The Justice Department will not pursue the campaign finance charges against former FTX CEO Sam Bankman-Fried, to comply with Bahamian extradition laws, Forbes reports.
A DOJ filing late Wednesday to New York federal judge Lewis Kaplan said it had been informed that the Bahamas “did not intend to extradite the defendant on the campaign contribution count.”
Therefore, the DOJ told Kaplan, U.S. treaty obligations preclude prosecutors from including the campaign contributions count in trial proceedings.
SBF made the second-largest donation to President Joe Biden's presidential campaign, according to details revealed in The Wall Street Journal.
Bankman-Fried and other FTX executives spent at least $1 million on political contributions in the weeks before the company’s bankruptcy, including a large donation to Senate Republican leadership, according to Roll Call.

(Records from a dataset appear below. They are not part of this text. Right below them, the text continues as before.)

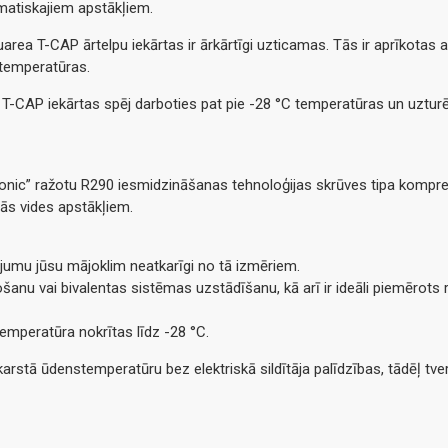
matiskajiem apstākļiem.
area T-CAP ārtelpu iekārtas ir ārkārtīgi uzticamas. Tās ir aprīkotas
 temperatūras.
 T-CAP iekārtas spēj darboties pat pie -28 °C temperatūras un uztur
sonic” ražotu R290 iesmidzināšanas tehnoloģijas skrūves tipa kompre
jās vides apstākļiem.
ājumu jūsu mājoklim neatkarīgi no tā izmēriem.
nu vai bivalentas sistēmas uzstādīšanu, kā arī ir ideāli piemērots ra
temperatūra nokrītas līdz -28 °C.
rstā ūdenstemperatūru bez elektriskā sildītāja palīdzības, tādēļ tver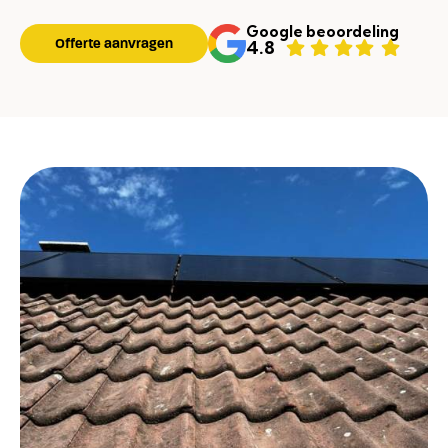
Google beoordeling
Offerte aanvragen
4.8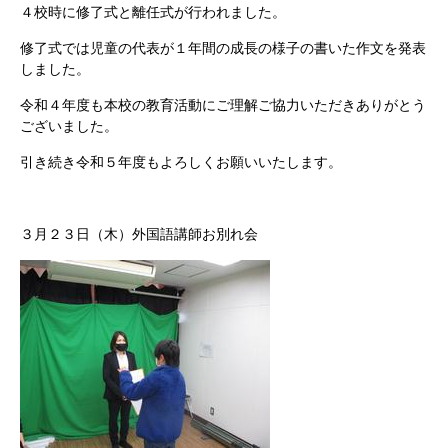
４校時に修了式と離任式が行われました。
修了式では児童の代表が１年間の成長の様子の書いた作文を発表
しました。
令和４年度も本校の教育活動にご理解ご協力いただきありがとう
ございました。
引き続き令和５年度もよろしくお願いいたします。
３月２３日（木）外国語講師お別れ会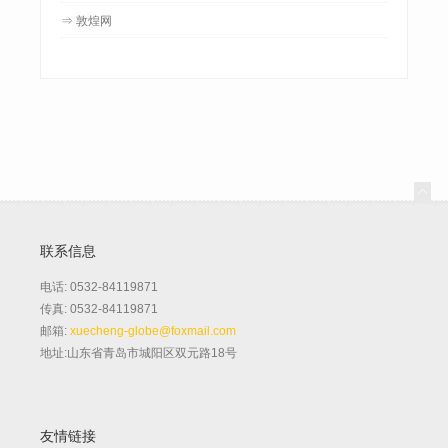
⇒ 敦煌网
联系信息
电话: 0532-84119871
传真: 0532-84119871
邮箱:
xuecheng-globe@foxmail.com
地址:山东省青岛市城阳区双元路18号
友情链接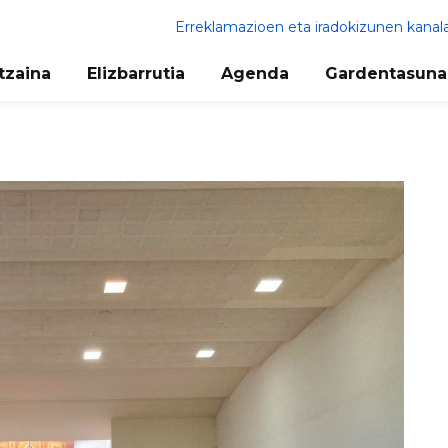
Erreklamazioen eta iradokizunen kanal
tzaina
Elizbarrutia
Agenda
Gardentasuna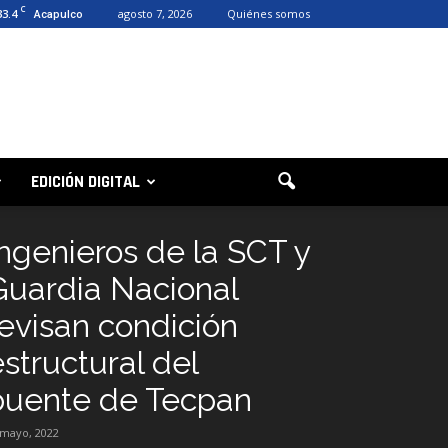
C
33.4
agosto 7, 2026
Quiénes somos
Acapulco
EDICIÓN DIGITAL
Ingenieros de la SCT y
Guardia Nacional
revisan condición
estructural del
puente de Tecpan
 mayo, 2022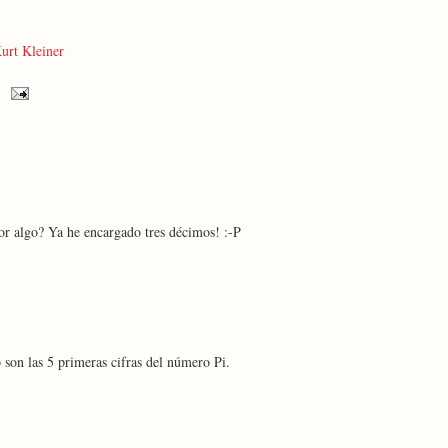
urt Kleiner
or algo? Ya he encargado tres décimos! :-P
o son las 5 primeras cifras del número Pi.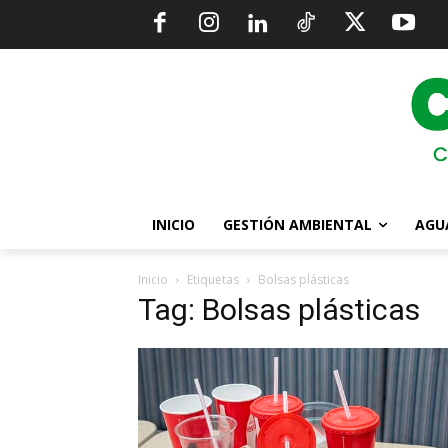
INICIO
GESTIÓN AMBIENTAL
AGU
Inicio
Etiquetas
Bolsas plásticas
Tag: Bolsas plásticas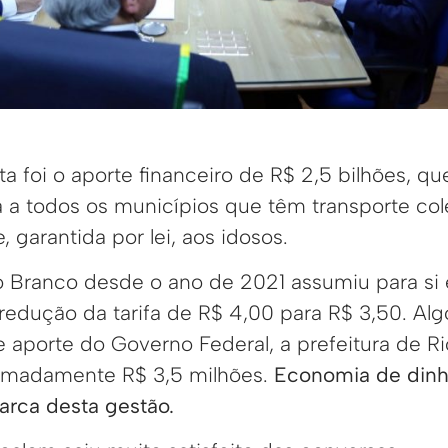
a foi o aporte financeiro de R$ 2,5 bilhões, q
 a todos os municípios que têm transporte cole
, garantida por lei, aos idosos.
io Branco desde o ano de 2021 assumiu para si
 redução da tarifa de R$ 4,00 para R$ 3,50. Alg
 aporte do Governo Federal, a prefeitura de Ri
imadamente R$ 3,5 milhões.
Economia de dinh
rca desta gestão.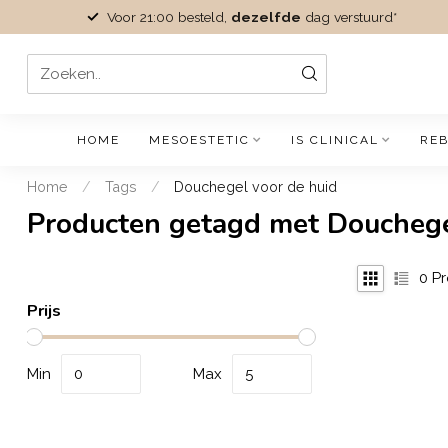
Voor 21:00 besteld,
dezelfde
dag verstuurd*
HOME
MESOESTETIC
IS CLINICAL
REB
Home
/
Tags
/
Douchegel voor de huid
Producten getagd met Douchege
0
Pr
Prijs
Min
Max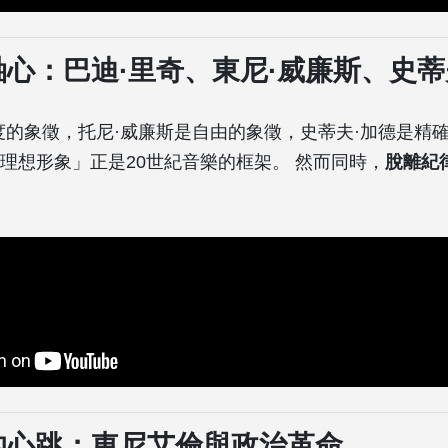
統軸心：巴迪·里奇、東尼·威廉斯、史蒂
度的象徵，托尼·威廉斯是自由的象徵，史蒂夫·加德是精確
理想形象」正是20世紀音樂的框架。 然而同時，
脫離紀
洲的心跳：東尼艾倫與政治革命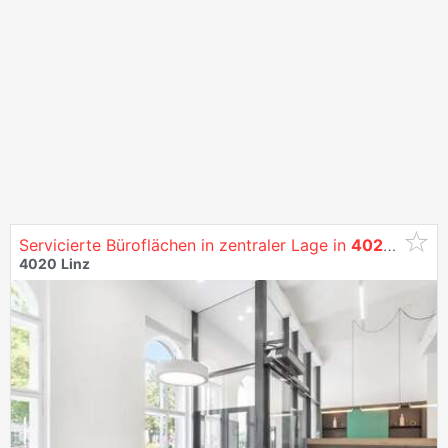
Servicierte Büroflächen in zentraler Lage in
4020
Linz
z
4020
Linz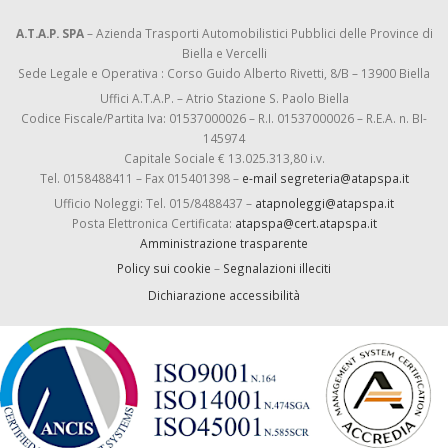
A.T.A.P. SPA
– Azienda Trasporti Automobilistici Pubblici delle Province di
Biella e Vercelli
Sede Legale e Operativa : Corso Guido Alberto Rivetti, 8/B – 13900 Biella
Uffici A.T.A.P. – Atrio Stazione S. Paolo Biella
Codice Fiscale/Partita Iva: 01537000026 – R.I. 01537000026 – R.E.A. n. BI-
145974
Capitale Sociale € 13.025.313,80 i.v.
Tel. 0158488411 – Fax 015401398 –
e-mail segreteria@atapspa.it
Ufficio Noleggi: Tel. 015/8488437 –
atapnoleggi@atapspa.it
Posta Elettronica Certificata:
atapspa@cert.atapspa.it
Amministrazione trasparente
Policy sui cookie
–
Segnalazioni illeciti
Dichiarazione accessibilità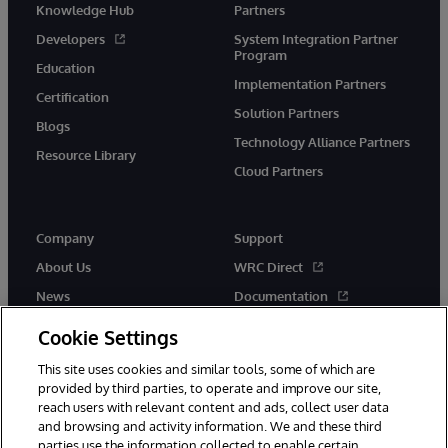
Knowledge Hub
Partners
Developers
System Integration Partner
Program
Education
Implementation Partners
Certification
Solution Partners
Blogs
Technology Alliance Partners
Resource Library
Cloud Partners
Company
Support
About Us
WRC Direct
News
Documentation
Events
Product Alerts & Advisories
Cookie Settings
Careers
This site uses cookies and similar tools, some of which are
provided by third parties, to operate and improve our site,
reach users with relevant content and ads, collect user data
and browsing and activity information. We and these third
parties use the information collected to enable certain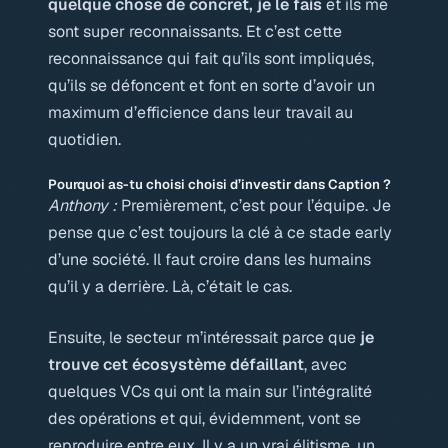
quelque chose de concret, je le fais
et ils me
sont super reconnaissants. Et c’est cette
reconnaissance qui fait qu’ils sont impliqués,
qu’ils se défoncent et font en sorte d’avoir un
maximum d’efficience dans leur travail au
quotidien.
Pourquoi as-tu choisi choisi d’investir dans Caption ?
Anthony :
Premièrement, c’est pour l’équipe. Je
pense que c’est toujours la clé à ce stade early
d’une société. Il faut croire dans les humains
qu’il y a derrière. Là, c’était le cas.
Ensuite, le secteur m’intéressait parce que
je
trouve cet écosystème défaillant
, avec
quelques VCs qui ont la main sur l’intégralité
des opérations et qui, évidemment, vont se
reproduire entre eux. Il y a un vrai élitisme, un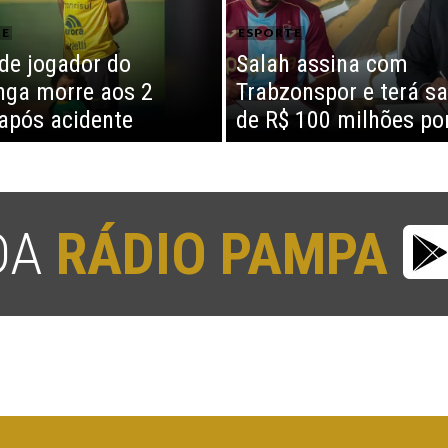
TE
ESPORTE
 de jogador do
Salah assina com
nga morre aos 2
Trabzonspor e terá sa
após acidente
de R$ 100 milhões po
 DA
RÁDIO PAMPA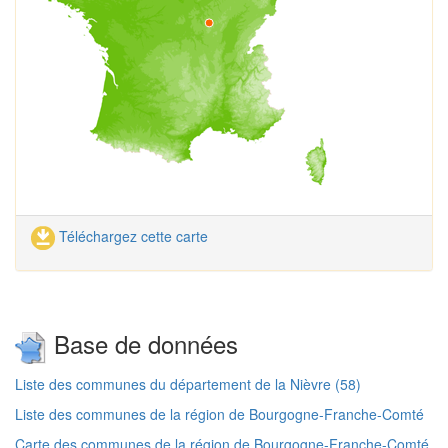
Téléchargez cette carte
Base de données
Liste des communes du département de la Nièvre (58)
Liste des communes de la région de Bourgogne-Franche-Comté
Carte des communes de la région de Bourgogne-Franche-Comté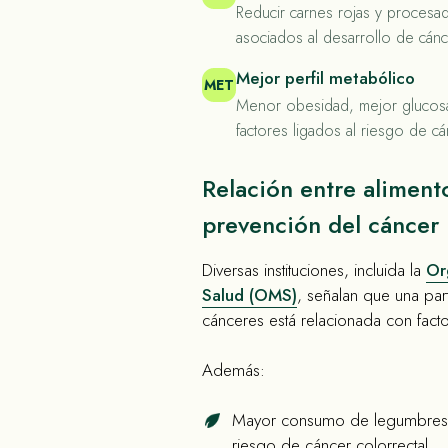
Reducir carnes rojas y proces
asociados al desarrollo de cánc
Mejor perfil metabólico
MET
Menor obesidad, mejor glucosa
factores ligados al riesgo de cá
Relación entre aliment
prevención del cáncer
Diversas instituciones, incluida la
Or
Salud (OMS)
, señalan que una part
cánceres está relacionada con fact
Además:
Mayor consumo de legumbres 
riesgo de cáncer colorrectal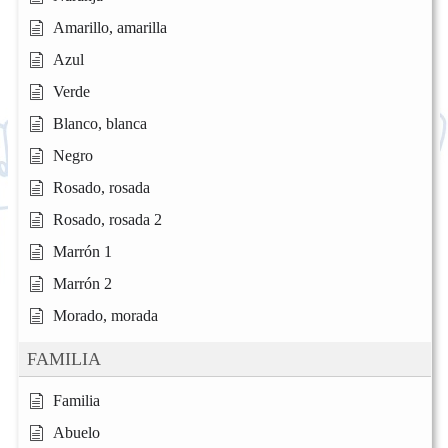
Amarillo, amarilla
Azul
Verde
Blanco, blanca
Negro
Rosado, rosada
Rosado, rosada 2
Marrón 1
Marrón 2
Morado, morada
FAMILIA
Familia
Abuelo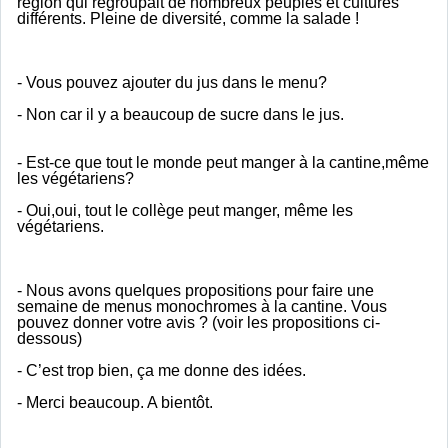
région qui regroupait de nombreux peuples et cultures
différents. Pleine de diversité, comme la salade !
- Vous pouvez ajouter du jus dans le menu?
- Non car il y a beaucoup de sucre dans le jus.
- Est-ce que tout le monde peut manger à la cantine,même
les végétariens?
- Oui,oui, tout le collège peut manger, même les
végétariens.
- Nous avons quelques propositions pour faire une
semaine de menus monochromes à la cantine. Vous
pouvez donner votre avis ? (voir les propositions ci-
dessous)
- C’est trop bien, ça me donne des idées.
- Merci beaucoup. A bientôt.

The DOJ made the filing hours after the judge put a gag order on Bankman-Fried after prosecutors said the former cryptocurrency billionaire leaked writings from his former business partner and girlfriend Caroline Ellison to The New York Times.
The dismissal of the campaign finance charges against Bankman-Fried follow DOJ’s temporarily dropping five additional charges against him in June—including bank fraud, running an unlicensed money-transmitting business and bribery—to give SBF’s attorneys a chance to fight them.
The terms of SBF’s extradition from the Bahamas in December included eight original counts but require the Bahamian government to approve any further charges against the accused fraudster.
In May, SBF’s lawyers asked the court to dismiss the most serious criminal charges against him, calling them “dramatic” and saying they turned “civil and regulatory issues into federal crimes.”
In addition, Bankman-Fried’s attorneys blamed the collapse of FTX, once valued at $32 billion, on the “crypto winter” of 2022.
Kaplan responded to the request late last month, calling them “either moot or without merit.”